++++ Document segment ++++

In Illinois, there has long been an expression which describes the relationship between the two political parties: The Combine. Chicago Tribune writer John Kass seems to have originated this expression. See, for example, this article: In Combine, cash is king, corruption is bipartisan. Kass quoted former Illinois Senator Peter Fitzgerald: “In the final analysis, The Combine’s allegiance is not to a party, but to their pocketbooks. They’re about making money off the taxpayers,” Fitzgerald said. Kass went on: “He should know. He fought The Combine and lost, and the empty suits running the Republican Party encourage their friendly scribes to blame the social conservatives for the disaster of the state GOP.” Sound familiar?
America, welcome to Illinois.
The way it works is this. The Democrat party is the senior member of the Combine. The GOP is the junior member of the Combine. The game is exactly the same, and whoever is up, or whoever is down, based on the random behavior of those rubes, the voters, does not matter. The game is always exactly the same, and the people who are in on the game, from either party, have a shared stake in defending the game.

++++ Records ++++

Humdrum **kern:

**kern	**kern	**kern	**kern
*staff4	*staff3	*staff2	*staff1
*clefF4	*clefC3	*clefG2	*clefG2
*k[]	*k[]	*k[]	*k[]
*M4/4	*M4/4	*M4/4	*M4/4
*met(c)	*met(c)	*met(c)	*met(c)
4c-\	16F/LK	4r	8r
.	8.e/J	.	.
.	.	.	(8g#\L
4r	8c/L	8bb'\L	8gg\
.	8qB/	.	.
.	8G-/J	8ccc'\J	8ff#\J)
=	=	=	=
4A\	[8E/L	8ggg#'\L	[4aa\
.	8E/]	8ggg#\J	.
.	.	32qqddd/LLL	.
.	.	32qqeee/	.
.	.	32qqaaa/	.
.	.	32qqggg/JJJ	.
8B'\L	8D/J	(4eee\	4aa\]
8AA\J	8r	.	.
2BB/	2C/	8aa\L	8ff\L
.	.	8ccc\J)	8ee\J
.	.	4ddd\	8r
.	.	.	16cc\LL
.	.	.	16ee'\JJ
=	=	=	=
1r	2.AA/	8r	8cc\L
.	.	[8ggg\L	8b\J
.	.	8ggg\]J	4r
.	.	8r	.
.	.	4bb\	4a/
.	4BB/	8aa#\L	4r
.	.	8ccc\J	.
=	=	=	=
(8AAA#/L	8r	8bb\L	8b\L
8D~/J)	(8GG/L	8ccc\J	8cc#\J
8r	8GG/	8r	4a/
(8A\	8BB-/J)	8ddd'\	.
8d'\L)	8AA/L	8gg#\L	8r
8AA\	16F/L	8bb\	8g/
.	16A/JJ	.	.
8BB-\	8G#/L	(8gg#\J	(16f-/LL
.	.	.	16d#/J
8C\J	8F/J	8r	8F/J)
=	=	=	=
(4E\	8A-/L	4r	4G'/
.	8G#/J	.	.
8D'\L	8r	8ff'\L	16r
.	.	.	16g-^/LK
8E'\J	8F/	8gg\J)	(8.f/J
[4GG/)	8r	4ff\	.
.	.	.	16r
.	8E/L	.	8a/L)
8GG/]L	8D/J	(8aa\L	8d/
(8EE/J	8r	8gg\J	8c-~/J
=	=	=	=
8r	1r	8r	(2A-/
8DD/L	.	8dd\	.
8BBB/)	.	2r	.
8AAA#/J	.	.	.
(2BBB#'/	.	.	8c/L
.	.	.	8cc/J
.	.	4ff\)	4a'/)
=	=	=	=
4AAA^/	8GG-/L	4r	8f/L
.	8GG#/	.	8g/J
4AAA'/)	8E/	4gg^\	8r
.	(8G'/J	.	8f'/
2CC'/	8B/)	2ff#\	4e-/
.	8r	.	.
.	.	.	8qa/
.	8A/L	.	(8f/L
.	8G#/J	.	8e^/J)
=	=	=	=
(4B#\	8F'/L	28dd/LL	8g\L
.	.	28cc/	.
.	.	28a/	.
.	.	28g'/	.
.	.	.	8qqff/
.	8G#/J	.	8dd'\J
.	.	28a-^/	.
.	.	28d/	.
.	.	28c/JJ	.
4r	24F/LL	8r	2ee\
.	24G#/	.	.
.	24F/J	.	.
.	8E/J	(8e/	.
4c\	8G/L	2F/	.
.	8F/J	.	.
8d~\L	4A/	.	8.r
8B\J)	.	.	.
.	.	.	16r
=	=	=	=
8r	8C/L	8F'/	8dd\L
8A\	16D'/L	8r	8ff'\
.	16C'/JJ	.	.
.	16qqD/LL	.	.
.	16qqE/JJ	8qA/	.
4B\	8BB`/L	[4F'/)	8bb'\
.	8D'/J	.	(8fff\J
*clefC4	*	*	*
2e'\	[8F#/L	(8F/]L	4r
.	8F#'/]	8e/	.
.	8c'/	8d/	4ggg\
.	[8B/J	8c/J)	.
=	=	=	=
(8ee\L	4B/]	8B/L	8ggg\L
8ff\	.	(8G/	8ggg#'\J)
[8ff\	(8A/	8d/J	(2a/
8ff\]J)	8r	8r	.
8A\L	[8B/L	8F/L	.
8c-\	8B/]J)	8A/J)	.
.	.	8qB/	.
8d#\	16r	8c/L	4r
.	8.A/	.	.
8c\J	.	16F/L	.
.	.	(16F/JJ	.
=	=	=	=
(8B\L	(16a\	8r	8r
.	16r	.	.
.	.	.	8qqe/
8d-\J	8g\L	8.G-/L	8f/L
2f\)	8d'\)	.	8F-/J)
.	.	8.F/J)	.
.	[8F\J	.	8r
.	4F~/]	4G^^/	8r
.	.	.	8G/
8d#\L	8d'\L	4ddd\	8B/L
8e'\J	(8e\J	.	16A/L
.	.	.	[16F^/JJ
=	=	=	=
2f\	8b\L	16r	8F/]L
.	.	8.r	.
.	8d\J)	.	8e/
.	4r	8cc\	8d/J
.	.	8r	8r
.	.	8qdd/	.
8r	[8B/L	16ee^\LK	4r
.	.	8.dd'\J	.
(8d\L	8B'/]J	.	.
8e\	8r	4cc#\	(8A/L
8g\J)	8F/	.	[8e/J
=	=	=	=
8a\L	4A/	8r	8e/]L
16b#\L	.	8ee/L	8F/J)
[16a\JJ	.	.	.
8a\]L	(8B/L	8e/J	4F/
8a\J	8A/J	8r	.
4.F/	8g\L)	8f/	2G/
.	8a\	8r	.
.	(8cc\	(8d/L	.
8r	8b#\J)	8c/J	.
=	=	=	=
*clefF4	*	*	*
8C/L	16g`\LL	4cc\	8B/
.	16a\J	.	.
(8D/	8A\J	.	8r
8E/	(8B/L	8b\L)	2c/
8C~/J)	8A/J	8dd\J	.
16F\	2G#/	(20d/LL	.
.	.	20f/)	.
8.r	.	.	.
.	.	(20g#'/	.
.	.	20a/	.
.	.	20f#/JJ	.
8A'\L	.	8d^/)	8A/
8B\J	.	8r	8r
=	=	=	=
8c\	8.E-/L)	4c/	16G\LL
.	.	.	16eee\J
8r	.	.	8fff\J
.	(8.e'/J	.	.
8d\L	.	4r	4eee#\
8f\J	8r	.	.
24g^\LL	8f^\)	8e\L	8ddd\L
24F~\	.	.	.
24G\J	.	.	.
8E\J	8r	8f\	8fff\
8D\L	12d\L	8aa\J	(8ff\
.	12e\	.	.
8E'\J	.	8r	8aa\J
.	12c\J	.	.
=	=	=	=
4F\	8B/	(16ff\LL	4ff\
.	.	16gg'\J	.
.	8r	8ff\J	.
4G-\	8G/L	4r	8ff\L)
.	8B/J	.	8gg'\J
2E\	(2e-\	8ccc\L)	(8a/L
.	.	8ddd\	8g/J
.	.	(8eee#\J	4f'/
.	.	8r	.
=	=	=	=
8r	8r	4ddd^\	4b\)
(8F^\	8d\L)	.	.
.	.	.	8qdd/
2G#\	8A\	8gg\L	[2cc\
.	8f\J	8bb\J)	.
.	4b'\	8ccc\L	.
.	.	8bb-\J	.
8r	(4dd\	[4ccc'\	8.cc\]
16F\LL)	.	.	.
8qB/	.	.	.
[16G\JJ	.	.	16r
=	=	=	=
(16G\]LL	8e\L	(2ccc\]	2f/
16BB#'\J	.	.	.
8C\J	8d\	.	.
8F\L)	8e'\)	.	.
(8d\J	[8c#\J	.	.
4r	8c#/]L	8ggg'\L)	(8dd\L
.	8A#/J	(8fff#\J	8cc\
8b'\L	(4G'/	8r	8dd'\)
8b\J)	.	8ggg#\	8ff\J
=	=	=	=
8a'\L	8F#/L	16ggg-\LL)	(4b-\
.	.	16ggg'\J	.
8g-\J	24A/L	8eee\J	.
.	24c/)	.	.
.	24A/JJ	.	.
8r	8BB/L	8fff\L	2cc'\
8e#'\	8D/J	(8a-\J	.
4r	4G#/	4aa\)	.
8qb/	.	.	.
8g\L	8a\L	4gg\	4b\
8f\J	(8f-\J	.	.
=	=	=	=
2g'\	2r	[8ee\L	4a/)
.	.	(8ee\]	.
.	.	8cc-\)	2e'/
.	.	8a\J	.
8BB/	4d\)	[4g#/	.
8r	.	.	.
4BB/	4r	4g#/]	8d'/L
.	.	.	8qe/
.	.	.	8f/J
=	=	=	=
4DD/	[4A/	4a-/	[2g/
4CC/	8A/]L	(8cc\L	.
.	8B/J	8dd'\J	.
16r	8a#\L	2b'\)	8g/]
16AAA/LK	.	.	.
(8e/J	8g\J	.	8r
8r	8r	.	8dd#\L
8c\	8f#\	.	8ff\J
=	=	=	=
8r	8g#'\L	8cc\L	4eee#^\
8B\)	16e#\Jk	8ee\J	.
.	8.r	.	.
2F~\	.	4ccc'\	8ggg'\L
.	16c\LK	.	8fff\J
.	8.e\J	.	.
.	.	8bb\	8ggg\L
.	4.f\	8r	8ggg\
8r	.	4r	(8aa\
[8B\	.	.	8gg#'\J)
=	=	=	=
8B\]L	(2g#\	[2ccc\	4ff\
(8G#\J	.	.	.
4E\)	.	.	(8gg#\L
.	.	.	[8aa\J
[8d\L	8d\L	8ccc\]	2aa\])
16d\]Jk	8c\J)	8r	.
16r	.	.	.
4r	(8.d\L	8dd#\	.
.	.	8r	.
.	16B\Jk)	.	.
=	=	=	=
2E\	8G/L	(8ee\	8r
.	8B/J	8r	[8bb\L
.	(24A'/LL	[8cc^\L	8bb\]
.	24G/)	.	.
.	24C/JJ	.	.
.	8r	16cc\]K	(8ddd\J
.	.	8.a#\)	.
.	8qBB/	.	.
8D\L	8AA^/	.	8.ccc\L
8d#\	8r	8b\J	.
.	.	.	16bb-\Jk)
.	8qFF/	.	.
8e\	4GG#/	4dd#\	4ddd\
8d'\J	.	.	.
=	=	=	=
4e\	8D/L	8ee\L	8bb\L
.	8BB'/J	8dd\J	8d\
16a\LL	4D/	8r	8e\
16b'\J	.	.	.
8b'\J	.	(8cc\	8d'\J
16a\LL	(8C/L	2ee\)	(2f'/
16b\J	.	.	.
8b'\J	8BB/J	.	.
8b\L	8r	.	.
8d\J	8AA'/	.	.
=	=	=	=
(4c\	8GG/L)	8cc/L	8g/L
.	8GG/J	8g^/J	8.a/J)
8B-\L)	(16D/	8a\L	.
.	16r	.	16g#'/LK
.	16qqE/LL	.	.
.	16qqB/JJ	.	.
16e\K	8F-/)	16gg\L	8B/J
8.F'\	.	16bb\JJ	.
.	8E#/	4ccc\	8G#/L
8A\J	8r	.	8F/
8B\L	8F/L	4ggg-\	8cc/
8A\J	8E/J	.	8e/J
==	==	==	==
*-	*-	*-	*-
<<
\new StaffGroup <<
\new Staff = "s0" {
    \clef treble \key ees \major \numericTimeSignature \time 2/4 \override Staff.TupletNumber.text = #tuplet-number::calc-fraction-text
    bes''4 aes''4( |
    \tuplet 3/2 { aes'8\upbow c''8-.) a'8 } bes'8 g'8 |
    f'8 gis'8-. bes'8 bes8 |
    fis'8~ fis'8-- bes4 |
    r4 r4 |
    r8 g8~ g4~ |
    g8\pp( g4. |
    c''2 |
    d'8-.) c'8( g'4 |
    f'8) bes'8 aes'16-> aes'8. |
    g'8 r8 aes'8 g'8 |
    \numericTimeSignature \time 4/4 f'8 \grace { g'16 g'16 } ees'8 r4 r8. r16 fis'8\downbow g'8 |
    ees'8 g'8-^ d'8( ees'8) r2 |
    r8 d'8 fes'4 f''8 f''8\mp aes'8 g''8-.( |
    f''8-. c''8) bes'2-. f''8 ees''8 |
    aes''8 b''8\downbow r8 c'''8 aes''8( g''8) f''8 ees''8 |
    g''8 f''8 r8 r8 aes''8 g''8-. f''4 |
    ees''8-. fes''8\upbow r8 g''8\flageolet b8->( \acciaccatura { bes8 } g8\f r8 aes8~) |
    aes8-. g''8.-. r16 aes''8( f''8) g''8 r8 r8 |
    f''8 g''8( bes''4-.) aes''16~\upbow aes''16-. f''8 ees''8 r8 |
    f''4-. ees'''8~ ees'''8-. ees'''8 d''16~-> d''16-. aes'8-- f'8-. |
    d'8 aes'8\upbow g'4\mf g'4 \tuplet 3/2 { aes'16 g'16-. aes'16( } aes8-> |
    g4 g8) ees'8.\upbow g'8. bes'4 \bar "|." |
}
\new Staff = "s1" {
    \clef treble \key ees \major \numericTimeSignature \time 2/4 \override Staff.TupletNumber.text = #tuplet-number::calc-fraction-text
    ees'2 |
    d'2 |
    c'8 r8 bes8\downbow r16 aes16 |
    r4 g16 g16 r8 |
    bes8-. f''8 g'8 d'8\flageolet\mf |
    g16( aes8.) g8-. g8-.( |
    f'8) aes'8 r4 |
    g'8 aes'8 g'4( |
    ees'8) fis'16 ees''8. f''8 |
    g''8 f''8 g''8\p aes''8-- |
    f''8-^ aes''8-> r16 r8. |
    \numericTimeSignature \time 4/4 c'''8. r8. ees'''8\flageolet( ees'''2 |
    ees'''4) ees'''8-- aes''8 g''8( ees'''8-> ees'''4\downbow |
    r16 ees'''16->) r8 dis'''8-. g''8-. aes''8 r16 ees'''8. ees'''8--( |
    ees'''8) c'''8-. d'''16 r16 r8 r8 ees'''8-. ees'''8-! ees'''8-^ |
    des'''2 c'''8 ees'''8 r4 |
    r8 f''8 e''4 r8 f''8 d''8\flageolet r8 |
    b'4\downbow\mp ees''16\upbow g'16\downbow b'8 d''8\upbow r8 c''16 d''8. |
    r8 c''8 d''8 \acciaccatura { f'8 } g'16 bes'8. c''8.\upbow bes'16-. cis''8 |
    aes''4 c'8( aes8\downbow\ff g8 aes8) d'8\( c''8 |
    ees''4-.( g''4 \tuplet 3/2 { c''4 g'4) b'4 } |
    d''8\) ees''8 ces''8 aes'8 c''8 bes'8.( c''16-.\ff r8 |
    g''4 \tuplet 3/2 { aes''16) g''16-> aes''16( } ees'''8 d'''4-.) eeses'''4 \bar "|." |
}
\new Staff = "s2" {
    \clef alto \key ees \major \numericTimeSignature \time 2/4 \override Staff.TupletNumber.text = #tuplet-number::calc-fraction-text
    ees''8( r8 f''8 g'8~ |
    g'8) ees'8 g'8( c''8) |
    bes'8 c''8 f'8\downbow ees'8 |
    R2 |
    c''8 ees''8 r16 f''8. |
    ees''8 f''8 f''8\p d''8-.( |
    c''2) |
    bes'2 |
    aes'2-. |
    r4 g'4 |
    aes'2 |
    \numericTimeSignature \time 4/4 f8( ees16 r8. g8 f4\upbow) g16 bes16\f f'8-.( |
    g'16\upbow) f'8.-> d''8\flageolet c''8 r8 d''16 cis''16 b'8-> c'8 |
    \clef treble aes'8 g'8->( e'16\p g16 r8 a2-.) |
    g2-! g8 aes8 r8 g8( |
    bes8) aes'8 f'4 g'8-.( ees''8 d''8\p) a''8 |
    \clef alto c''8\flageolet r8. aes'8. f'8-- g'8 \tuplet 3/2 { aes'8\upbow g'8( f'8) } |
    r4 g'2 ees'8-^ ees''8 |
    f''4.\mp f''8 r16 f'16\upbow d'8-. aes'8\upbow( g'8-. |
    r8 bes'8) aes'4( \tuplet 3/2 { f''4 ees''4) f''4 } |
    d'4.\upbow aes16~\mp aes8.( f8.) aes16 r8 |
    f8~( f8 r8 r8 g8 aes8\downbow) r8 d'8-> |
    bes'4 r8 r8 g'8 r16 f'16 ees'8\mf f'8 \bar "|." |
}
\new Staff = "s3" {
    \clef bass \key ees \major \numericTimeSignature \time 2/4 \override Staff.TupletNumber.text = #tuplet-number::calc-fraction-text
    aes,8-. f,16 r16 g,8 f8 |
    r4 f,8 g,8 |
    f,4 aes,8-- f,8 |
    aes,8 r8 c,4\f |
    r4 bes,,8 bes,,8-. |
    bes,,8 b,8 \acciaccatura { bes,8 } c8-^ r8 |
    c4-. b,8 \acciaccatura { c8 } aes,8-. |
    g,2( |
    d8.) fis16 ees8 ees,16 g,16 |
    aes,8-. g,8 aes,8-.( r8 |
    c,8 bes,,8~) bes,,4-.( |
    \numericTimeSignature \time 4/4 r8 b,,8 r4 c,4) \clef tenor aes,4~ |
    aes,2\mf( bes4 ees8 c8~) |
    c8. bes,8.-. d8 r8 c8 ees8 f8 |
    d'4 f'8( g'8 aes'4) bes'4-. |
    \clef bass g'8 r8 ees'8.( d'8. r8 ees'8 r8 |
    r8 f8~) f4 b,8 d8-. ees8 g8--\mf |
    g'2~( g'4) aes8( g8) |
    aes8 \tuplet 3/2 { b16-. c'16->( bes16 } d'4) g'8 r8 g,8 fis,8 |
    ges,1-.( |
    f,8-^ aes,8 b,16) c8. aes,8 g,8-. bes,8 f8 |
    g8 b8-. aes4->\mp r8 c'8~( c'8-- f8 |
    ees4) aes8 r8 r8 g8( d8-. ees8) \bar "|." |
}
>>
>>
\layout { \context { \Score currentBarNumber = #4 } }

++++

Exercises to complete:
1. According to the text about The Combine, who seems to have originated the expression?
2. Summarize the text about The Combine in two sentences.

Answers:
1. Chicago Tribune writer John Kass.

2. In Illinois, "The Combine" describes the relationship between the two political parties, an expression that Chicago Tribune writer John Kass seems to have originated. The Democrat party is the senior member and the GOP the junior member, and whichever party is up or down, the people in on the game from either party share a stake in defending it.